In the 19th century, every town in Switzerland had a different time!
Article in L’Illustré, “Le changement d’heure, quelle histoire!”, October 2018

There was a time when there was, for example, a difference of 1 minute and 57 seconds between Geneva and Lausanne, 3 minutes and 8 seconds with Neuchâtel, 4 minutes and 1 second with Fribourg and 4 minutes and 50 seconds with Sion. As Jakob Messerli, Director of the Museum of History in Berne, writes in an article on time measurement, “In the mid-19th century, mechanical clocks were still set throughout the country according to sundials. The creation of the federal state in 1848 did not lead to any unification of time measurement systems and each Swiss locality continued to have its own time. With a difference of 18 minutes between the extreme points of the territory, from east (Val Müstair) to west (canton of Geneva)”. It was the installation of the telegraph network in 1852 that sounded the death knell for the coexistence of different times in the territory.

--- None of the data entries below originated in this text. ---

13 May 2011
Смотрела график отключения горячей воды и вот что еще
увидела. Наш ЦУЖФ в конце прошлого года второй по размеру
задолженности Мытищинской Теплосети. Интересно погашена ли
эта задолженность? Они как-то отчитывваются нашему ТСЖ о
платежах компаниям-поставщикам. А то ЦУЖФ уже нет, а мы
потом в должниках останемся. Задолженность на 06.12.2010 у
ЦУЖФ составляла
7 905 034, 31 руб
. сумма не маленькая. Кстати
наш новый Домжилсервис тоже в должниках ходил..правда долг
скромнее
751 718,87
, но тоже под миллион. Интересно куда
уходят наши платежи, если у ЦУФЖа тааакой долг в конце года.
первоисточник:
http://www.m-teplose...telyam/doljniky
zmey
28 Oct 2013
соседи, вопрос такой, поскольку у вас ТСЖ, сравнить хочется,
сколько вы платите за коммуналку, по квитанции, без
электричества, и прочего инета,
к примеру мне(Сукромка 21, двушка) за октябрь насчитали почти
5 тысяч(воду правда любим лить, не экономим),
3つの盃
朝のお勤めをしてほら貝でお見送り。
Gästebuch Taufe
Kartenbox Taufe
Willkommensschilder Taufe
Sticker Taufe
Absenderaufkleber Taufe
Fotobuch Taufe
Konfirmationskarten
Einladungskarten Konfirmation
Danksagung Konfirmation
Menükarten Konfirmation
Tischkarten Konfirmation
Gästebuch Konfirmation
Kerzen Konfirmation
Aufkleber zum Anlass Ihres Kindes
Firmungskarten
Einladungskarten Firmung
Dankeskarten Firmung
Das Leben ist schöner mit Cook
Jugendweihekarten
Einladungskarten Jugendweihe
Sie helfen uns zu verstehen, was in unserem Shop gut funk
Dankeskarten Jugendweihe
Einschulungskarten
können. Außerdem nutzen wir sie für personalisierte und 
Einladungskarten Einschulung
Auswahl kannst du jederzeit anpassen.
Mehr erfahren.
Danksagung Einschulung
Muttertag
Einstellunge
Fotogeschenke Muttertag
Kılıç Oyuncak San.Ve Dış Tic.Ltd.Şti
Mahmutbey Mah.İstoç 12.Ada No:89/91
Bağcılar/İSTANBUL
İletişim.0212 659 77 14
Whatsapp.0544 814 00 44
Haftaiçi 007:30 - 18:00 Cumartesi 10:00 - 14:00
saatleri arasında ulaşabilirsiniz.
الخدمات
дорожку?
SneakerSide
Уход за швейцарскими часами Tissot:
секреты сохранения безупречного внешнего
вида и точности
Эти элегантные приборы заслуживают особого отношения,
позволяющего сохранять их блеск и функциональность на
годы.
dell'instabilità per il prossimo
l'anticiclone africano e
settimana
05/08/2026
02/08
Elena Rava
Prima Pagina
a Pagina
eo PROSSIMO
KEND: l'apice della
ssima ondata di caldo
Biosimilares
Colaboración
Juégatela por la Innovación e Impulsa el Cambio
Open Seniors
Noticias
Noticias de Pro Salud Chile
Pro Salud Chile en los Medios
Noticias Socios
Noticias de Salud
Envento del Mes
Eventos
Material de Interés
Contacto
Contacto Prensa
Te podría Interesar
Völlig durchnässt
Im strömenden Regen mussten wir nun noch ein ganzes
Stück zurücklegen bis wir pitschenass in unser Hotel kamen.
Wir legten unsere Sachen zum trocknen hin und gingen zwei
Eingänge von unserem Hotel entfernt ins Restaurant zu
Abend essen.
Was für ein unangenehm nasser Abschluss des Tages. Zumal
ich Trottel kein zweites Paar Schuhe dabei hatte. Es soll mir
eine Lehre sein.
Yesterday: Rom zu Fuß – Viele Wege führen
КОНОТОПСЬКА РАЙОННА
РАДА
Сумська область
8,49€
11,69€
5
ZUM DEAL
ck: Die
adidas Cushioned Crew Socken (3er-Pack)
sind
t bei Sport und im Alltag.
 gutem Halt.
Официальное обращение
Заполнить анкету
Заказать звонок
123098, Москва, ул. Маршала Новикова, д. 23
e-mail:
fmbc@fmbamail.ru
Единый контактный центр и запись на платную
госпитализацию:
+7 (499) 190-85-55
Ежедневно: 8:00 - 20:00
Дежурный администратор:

The acceleration of communications required a unified system. In 1853, the Federal Council adopted the Berne mean time for all postal and telegraphic traffic. From 1860 onwards, this time was set daily by the Neuchâtel Observatory. In the second half of the 19th century, the railways also aligned themselves with Berne time, which became the national standard and Berne, the time capital of the country, in the second half of the 19th century. Yes, we were living on Berne time without always suspecting it. And for those who were indifferent to the clock stories, we can still hold on to the timeless Latin saying: “If you want to put a price on days, don’t count the hours!”.